PAGE EXTRACT:
....
And under those circumstances, there’s nothing to debate.

We’re talking about two options that came out of the same Canelo opponent Jell-o mold. Comparing, say, Benavidez to Crawford, is tricky; they have almost nothing in common other than being two damned good professional fighters. But Munguia and Berlanga share an archetype.

With either man, it’s Alvarez versus the younger, undefeated, offensive-minded challenger who will be in over his head unless Canelo suddenly falls off a cliff physically.

It’s truly apples to apples. And only one of the two apples is crisp and juicy.

A few days ago, Benavidez spoke the words: “Berlanga sucks and I would destroy him.” I respect anyone who boxes for a living too much to make my own declaration that one “sucks.” Berlanga is a fine fighter. But in the context of championship-level super middleweights, I understand where Benavidez was coming from.

Every hardcore fight fan knows Berlanga’s background: he started his career with 16 consecutive first-round knockout wins, and that remarkable streak gradually elevated him from just another intriguing prospect to a sensation whose ESPN-broadcast opening bouts were more hotly anticipated than the main events.

Then Berlanga was taken into the second round by Demond Nicholson — and into the third round and the fourth and the fifth, and before we knew it, a ring announcer was reading scorecards. The “KO 1” streak was over, and so was the “KO anytime” streak.

And a new streak began. Berlanga was taken the distance five times in a row. He suffered a knockdown and struggled mightily while dealing with a torn left biceps against Marcelo Coceres. He pulled out a narrow, and in some quarters mildly disputed, decision over Steve Rolls. He lost control and tried to bite Roamer Angulo en route to a decision win. And he convincingly outpointed Jason Quigley — although he notably failed to stop a fighter who’d been stopped in each of his previous two defeats.
....
DATA RECORDS:

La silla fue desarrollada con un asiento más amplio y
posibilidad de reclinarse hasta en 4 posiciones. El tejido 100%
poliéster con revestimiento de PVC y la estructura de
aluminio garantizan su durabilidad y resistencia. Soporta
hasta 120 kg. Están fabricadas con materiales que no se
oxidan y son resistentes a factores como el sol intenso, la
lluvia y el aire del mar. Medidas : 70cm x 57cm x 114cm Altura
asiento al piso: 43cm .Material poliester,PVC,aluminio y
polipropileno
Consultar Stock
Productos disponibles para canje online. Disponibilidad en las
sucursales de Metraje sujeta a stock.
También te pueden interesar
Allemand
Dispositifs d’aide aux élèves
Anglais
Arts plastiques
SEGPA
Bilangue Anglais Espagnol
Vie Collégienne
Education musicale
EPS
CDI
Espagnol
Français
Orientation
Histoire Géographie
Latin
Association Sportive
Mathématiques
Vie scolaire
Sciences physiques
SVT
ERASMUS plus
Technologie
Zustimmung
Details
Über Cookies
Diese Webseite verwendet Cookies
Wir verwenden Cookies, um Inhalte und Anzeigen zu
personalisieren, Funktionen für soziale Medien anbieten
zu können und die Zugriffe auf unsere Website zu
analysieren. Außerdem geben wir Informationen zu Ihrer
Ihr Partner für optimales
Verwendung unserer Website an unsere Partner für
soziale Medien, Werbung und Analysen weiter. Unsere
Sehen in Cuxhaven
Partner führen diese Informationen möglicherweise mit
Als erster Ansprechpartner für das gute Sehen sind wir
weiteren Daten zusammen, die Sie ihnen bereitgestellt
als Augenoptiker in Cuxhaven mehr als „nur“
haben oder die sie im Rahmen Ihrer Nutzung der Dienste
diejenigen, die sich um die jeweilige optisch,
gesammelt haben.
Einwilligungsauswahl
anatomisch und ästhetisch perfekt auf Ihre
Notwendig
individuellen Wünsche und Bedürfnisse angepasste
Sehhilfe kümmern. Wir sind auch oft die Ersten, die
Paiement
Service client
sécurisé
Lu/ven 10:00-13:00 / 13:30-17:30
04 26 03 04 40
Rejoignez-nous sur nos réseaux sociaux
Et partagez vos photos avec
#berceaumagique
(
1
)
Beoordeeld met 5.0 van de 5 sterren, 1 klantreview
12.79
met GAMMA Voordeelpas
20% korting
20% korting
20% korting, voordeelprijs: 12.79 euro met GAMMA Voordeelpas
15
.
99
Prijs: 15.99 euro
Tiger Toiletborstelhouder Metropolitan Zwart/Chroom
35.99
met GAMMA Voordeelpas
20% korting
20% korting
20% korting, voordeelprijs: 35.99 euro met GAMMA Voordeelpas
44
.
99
....
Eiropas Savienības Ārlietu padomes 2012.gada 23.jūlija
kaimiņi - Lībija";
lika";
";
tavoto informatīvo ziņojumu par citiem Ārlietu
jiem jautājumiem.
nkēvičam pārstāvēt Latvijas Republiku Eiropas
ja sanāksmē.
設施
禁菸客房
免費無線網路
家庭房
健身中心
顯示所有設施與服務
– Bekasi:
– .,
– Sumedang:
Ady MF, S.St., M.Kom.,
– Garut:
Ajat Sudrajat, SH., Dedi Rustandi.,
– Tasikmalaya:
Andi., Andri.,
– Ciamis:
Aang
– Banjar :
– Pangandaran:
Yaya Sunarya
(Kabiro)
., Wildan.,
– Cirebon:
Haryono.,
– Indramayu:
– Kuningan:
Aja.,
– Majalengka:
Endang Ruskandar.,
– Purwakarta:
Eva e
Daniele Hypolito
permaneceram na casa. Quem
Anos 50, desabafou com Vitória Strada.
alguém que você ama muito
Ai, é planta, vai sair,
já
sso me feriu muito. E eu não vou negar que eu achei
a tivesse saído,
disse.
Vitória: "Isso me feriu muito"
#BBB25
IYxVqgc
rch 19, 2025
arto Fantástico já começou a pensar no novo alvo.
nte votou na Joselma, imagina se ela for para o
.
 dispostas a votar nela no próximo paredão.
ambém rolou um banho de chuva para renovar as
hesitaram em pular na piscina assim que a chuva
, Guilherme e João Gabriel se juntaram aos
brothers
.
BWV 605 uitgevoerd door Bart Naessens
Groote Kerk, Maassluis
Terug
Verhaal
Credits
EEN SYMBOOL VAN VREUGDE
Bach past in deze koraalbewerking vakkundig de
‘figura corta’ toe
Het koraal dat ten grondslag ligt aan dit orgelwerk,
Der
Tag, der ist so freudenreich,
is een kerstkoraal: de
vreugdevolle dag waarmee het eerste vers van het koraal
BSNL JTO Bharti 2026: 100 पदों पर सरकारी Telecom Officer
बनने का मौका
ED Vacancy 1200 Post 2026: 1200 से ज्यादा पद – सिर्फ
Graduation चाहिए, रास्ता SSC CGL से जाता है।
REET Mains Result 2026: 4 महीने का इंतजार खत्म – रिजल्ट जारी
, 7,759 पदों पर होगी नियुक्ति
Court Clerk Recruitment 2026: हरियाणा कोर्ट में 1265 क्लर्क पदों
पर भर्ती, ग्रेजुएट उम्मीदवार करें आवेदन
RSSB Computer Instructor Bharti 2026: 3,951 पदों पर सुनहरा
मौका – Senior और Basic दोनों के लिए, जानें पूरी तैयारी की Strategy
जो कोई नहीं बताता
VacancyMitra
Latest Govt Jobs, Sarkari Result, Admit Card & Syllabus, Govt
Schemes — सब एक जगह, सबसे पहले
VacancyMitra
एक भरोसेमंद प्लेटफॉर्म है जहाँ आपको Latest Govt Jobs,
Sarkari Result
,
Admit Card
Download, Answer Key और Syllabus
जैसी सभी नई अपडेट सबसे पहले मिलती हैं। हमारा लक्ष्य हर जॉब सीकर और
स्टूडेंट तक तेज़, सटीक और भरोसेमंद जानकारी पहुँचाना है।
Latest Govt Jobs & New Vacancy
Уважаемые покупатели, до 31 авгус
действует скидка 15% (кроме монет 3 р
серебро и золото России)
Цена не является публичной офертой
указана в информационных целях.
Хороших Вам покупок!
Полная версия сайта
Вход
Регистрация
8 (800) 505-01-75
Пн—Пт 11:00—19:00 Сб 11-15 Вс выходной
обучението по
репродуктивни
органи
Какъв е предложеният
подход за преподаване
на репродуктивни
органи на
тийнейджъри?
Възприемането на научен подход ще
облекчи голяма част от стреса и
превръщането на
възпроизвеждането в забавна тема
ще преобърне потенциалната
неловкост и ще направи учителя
....
BRIEF: Check each statement against the boxing article. For each, answer yes or no and quote the words from the article that settle it. 1. Berlanga began his career with 16 straight first-round knockout wins. 2. Berlanga knocked out Demond Nicholson. 3. Berlanga stopped Jason Quigley.

RESPONSE TO THIS EXERCISE:
1. Yes: "he started his career with 16 consecutive first-round knockout wins"
2. No: "before we knew it, a ring announcer was reading scorecards"
3. No: "he notably failed to stop a fighter who’d been stopped in each of his previous two defeats"